I always try to personalize wine; it helps give a sense of understanding. For instance, let’s say Pinot Noir is your solid BFF. It’s distinct, reliable in a pinch and there’s never a doubt you’ll create many memories together. But then one day, your Pinot BFF invites another friend to the party – Gamay. Pinot and Gamay come from neighbouring ‘hoods and share a lot of the same history. But in the getting-to-know-you phase, Gamay slowly starts showing its true self, it’s trendy and exciting. Hot damn, life is just a little more interesting when it’s around. 


Gamay’s identity is tied to Beaujolais, a region just south of Burgundy. I wrote a bit about it last Fall. Gamay’s value is unbeatable across all levels of quality, from Beaujolais Neuveau (which gets a big hurrah with its release every year on the third Thursday of November) – to Cru or Villages Beaujolais where you can get some stellar bottles for around $30. 

However, Gamay is also finding its footing elsewhere. In addition to Touraine in the Loire Valley, cooler climates such as Oregon, New Zealand, Switzerland and here in Canada are seeing great success growing Gamay. WineBC.com cites it as the 6th most planted red variety in BC covering 178 acres. And with consumers exploring lighter bodied and high acidity reds, Gamay ticks a lot of boxes.


Rust is making big waves while still in its infancy. In only 2 years, it’s established itself as one of the most terroir driven producers in BC, showcasing small lot single vineyard wines of purpose from South Okanagan vineyards – some of which are nearing 50 years old. Their Gamay is grown in South Cawston in the Similkameen Valley and the vines are almost 20 years ago.

I wanted the Rust Gamay to be gulpable, and it absolutely was. A perfect slightly chilled light bodied red for summer. But I couldn’t just slam it back; it really made me savour and think. Sweet Christmas baking aromas, specifically, cherry pie with cinnamon and cardamom. It evolved into notes of brambly fruit with prune and mocha.
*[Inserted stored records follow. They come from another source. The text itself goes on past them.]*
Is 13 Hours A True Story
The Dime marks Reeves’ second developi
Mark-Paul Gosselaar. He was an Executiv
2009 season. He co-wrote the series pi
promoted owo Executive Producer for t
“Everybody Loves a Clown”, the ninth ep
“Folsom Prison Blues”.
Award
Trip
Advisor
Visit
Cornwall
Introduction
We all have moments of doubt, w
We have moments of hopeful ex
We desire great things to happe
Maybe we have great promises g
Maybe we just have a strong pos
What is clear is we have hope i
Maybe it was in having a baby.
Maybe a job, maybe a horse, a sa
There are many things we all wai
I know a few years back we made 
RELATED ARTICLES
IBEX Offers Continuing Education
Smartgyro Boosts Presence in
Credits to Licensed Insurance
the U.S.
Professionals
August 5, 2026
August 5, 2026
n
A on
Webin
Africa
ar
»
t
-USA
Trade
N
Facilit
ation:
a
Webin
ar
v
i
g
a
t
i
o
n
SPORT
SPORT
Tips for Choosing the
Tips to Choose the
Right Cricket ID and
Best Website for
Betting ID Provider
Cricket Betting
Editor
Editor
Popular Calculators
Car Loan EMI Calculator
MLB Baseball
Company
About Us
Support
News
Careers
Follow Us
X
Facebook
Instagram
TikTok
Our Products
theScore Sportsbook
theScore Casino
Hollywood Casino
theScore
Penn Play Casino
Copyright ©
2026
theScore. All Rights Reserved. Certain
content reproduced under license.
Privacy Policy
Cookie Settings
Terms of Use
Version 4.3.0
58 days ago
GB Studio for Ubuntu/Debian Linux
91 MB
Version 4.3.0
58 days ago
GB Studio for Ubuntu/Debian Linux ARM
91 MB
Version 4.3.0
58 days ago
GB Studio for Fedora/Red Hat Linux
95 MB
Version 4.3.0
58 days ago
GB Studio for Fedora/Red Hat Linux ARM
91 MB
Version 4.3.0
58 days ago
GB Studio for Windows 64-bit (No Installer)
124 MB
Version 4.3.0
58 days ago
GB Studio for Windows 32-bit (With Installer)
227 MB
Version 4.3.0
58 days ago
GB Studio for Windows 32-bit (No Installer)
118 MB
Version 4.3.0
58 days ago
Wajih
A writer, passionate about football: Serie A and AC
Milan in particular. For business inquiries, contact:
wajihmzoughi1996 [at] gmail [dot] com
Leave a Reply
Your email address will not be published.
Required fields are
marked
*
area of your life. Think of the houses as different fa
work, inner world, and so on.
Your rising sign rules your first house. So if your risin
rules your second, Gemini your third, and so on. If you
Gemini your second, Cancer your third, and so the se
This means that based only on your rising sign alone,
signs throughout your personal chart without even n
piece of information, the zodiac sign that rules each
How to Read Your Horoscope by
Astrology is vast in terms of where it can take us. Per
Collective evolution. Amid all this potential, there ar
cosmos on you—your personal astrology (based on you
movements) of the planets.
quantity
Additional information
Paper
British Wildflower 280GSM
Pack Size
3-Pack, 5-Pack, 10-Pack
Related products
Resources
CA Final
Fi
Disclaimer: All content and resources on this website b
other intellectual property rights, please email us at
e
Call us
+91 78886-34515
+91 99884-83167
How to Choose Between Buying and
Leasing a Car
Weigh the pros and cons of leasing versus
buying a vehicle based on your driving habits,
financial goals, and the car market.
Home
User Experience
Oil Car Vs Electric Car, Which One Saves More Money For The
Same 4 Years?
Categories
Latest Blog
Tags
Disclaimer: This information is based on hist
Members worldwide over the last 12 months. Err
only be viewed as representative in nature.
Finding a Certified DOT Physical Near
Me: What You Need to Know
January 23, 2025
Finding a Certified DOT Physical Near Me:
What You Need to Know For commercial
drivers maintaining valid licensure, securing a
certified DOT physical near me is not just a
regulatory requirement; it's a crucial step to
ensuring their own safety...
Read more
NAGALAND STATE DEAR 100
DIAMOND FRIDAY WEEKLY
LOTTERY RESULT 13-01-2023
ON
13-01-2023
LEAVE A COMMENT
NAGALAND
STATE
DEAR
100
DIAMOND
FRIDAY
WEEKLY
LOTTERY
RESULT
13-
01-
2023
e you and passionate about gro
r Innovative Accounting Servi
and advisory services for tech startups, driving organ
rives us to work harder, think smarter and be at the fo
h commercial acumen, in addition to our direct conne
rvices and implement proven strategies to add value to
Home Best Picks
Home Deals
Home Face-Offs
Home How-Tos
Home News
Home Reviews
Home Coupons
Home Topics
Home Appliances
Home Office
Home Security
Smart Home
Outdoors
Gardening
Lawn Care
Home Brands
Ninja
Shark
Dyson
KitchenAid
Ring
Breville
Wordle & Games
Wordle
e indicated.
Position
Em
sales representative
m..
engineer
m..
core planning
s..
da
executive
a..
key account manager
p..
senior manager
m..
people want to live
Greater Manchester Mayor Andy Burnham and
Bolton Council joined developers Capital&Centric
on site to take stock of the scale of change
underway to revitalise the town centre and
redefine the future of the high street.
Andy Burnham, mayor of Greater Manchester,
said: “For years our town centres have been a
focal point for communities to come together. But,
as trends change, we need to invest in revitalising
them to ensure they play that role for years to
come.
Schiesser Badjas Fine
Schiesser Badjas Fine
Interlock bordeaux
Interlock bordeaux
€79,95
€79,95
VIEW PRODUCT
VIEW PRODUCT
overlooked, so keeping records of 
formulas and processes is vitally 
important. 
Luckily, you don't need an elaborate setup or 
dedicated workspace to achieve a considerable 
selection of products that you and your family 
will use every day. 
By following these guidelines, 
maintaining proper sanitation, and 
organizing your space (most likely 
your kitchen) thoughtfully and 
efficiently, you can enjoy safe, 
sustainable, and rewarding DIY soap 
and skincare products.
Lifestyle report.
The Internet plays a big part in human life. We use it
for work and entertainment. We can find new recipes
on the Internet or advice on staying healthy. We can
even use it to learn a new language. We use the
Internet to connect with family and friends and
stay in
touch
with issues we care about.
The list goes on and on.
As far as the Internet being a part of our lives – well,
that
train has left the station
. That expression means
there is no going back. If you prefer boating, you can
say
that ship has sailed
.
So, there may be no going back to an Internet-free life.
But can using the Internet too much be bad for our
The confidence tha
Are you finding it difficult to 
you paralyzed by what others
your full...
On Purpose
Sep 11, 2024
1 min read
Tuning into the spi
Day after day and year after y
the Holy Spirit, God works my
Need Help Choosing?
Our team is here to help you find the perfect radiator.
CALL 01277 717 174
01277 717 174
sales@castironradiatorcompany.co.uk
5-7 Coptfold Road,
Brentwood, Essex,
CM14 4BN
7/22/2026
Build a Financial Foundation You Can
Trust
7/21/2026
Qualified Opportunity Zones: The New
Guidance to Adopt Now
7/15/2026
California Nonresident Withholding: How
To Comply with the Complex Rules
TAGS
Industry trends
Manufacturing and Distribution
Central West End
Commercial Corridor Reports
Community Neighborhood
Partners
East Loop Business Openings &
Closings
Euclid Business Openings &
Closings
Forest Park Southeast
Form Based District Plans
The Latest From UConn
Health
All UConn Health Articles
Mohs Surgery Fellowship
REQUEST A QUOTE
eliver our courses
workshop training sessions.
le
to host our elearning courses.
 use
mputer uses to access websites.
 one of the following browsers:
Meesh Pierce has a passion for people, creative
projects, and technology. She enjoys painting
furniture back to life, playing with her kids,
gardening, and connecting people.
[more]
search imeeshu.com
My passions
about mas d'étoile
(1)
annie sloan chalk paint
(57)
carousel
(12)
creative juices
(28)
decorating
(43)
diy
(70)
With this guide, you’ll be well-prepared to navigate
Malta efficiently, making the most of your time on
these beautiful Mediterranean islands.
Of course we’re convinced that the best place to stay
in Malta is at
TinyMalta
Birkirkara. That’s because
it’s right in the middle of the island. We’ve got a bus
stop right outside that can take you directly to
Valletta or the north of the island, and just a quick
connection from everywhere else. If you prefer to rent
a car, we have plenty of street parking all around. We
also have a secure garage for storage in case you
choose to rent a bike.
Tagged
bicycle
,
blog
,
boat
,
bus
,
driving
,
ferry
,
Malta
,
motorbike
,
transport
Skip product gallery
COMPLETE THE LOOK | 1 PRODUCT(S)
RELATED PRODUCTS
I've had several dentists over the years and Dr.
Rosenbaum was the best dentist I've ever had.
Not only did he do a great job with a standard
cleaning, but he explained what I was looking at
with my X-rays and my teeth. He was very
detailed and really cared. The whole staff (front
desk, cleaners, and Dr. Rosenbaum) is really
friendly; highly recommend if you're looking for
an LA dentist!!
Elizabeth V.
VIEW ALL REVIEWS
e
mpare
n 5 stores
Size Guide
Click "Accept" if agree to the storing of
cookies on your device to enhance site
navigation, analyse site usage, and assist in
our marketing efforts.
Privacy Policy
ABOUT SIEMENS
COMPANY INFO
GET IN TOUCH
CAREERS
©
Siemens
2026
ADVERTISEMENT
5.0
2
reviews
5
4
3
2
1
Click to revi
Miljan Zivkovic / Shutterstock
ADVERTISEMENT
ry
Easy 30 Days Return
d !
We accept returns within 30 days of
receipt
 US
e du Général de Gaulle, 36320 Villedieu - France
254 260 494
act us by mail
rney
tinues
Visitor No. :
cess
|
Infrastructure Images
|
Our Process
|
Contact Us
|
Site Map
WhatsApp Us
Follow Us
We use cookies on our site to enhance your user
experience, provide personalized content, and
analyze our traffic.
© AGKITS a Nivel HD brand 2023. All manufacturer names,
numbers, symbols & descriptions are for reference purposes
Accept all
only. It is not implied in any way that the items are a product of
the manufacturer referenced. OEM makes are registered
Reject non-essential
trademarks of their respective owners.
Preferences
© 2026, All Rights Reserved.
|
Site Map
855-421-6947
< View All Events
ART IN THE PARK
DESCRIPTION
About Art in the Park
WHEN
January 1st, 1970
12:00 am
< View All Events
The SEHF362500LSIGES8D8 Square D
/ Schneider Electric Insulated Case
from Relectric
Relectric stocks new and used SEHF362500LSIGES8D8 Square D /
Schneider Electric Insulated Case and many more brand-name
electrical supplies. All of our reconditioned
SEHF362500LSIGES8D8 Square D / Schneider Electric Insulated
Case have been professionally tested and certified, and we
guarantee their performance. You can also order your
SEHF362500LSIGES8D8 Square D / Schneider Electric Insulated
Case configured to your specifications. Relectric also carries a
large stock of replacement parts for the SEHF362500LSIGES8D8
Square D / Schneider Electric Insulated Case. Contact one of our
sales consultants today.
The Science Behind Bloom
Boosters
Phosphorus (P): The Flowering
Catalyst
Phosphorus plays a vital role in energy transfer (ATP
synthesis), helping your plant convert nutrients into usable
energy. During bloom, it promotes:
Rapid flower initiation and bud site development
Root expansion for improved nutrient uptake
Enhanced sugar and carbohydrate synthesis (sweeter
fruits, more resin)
Moving beyond the sweet weighty aromas, the palate is lifted with delightfully high acidity and a lengthy finish. Like, super duper length, it went on for several minutes. The fresh fruit flavours were highlighted more on the back end, not so much at first, showcasing the cherry and blackberry.  

It’s almost showing off at just $23 (if bought from the winery). A solid buy for a wine awarded Gold at the Best of Varietal Awards during the Okanagan Wine Festival. 


A true family estate, Blue Mountain has been run by the Mavety family for nearly 50 years. As grape growers since 1971, Ian and Jane Mavety were inspired to start their own label in 1991. Today, their 31-hectare estate in Okanagan Falls produces reserve lines, sparkling wines and the odd magnum. With a slight focus on white varietals, Pinot Noir and Gamay Noir are their shining reds.

The Blue Mountain Gamay is on the earthier side, reminiscent of a Pinot Noir thanks in part to the 12 months of aging in 4-year-old barrels. Aromas of blackberry, plum and spice are on the forefront with a touch of chocolate on the back end. The flavours are mirrored (what you smell is what you taste) and carried through on a light body. The acidity is up there, but not too high with a well-balanced and immersive finish.

  • Blue Mountain Gamay - BC wine
  • Blue Mountain Gamay - BC wine
  • Blue Mountain Gamay - BC wine


I had a tip to try the Gamay Noir’s from Evening Land Vineyards and Grochau Cellars from Oregon but couldn’t find them in my area. I’ve also heard good things about the Te Mata Gamay from New Zealand but wasn’t able to get my hands on a bottle before publication.